Que penser des critiques du président Recep Tayyip Erdogan selon qui l'UE ne remplit pas ses obligations pour le versement de la somme prévue pour aider les réfugiés syriens en Turquie ?

L'UE a promis entre 3 et 6 milliards. À ce jour, seulement 740 millions d'euros ont été alloués et commencent à être déboursés. L'UE n'a pas donné tout ce qu'elle a promis. Mais on peut aussi se dire que la Turquie ayant traditionnellement des difficultés d'absorption des fonds budgétaires, par exemple les fonds de pré-accession européens, elle n'aurait peut-être pas pu bien absorber cet argent.

Qu'en est-il du mécanisme de relocalisation, auquel le UNHCR est aussi associé ?

Sur les 66 400 personnes qui doivent être relocalisées depuis la Grèce, seules 2 485 personnes l'ont été (2 681, selon les chiffres donnés par la Commission le 27 juillet). Il y a toujours, malgré les améliorations, des problèmes d'enregistrement des demandes d'asile en Grèce et dans les États membres dans le contexte actuel, mais, même avant les attaques terroristes, ceux-ci ne se précipitent pas pour faire des offres de relocalisations. On est confronté à ce problème.

Pensez-vous à ce propos que la vague récente d'attentats en Europe va encore durcir la politique migratoire de l'UE ?

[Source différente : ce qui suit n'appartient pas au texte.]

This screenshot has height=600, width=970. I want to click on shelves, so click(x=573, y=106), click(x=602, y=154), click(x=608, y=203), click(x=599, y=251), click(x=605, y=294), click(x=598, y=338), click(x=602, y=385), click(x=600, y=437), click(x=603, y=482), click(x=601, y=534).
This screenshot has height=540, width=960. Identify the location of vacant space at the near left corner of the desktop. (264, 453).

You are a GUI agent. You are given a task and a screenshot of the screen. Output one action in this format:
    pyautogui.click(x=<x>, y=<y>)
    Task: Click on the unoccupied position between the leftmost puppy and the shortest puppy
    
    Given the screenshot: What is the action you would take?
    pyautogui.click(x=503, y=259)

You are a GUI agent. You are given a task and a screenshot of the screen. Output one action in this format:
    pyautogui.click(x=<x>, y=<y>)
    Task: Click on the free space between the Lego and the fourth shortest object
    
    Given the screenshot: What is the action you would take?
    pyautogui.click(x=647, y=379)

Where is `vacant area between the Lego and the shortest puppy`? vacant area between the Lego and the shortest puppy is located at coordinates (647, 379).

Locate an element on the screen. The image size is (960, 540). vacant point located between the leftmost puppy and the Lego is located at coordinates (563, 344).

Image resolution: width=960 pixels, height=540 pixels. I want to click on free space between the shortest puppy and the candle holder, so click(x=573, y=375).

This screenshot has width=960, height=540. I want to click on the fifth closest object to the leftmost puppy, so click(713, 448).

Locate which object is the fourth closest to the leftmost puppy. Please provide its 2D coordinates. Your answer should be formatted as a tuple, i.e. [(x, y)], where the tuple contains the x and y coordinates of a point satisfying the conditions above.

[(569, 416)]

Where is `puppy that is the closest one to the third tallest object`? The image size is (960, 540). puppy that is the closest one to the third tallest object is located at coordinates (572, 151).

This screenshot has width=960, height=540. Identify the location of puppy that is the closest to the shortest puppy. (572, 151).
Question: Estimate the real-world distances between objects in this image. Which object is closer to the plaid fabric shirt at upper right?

Nous ne sommes pas opposés à des contrôles de sécurité renforcés sur les populations réfugiées ou les demandeurs d'asile tout en soulignant que ces terroristes ne sont pas tous des réfugiés et que les réfugiés fuient aussi les violations. Les amalgames sont dangereux. Mais il est évident que des contrôles de sécurité renforcés aux frontières sont souhaitables. S'il y avait eu des contrôles de sécurité plus poussés l'an dernier, nous n'aurions pas eu ces problèmes. Il n'y a pas qu'un seul pays concerné. Un certain nombre de pays de l'UE ne font pas encore toutes les vérifications par rapport aux bases de données européennes ou d'Interpol. Tous les postes-frontières ne sont pas non plus équipés pour accéder à Eurodac (la base de données des empreintes digitales des demandeurs d'asile). Il reste de grands défis pour l'UE. On espère que la future agence de gardes-frontières permettra plus de contrôles de qualité sur les profils à risque.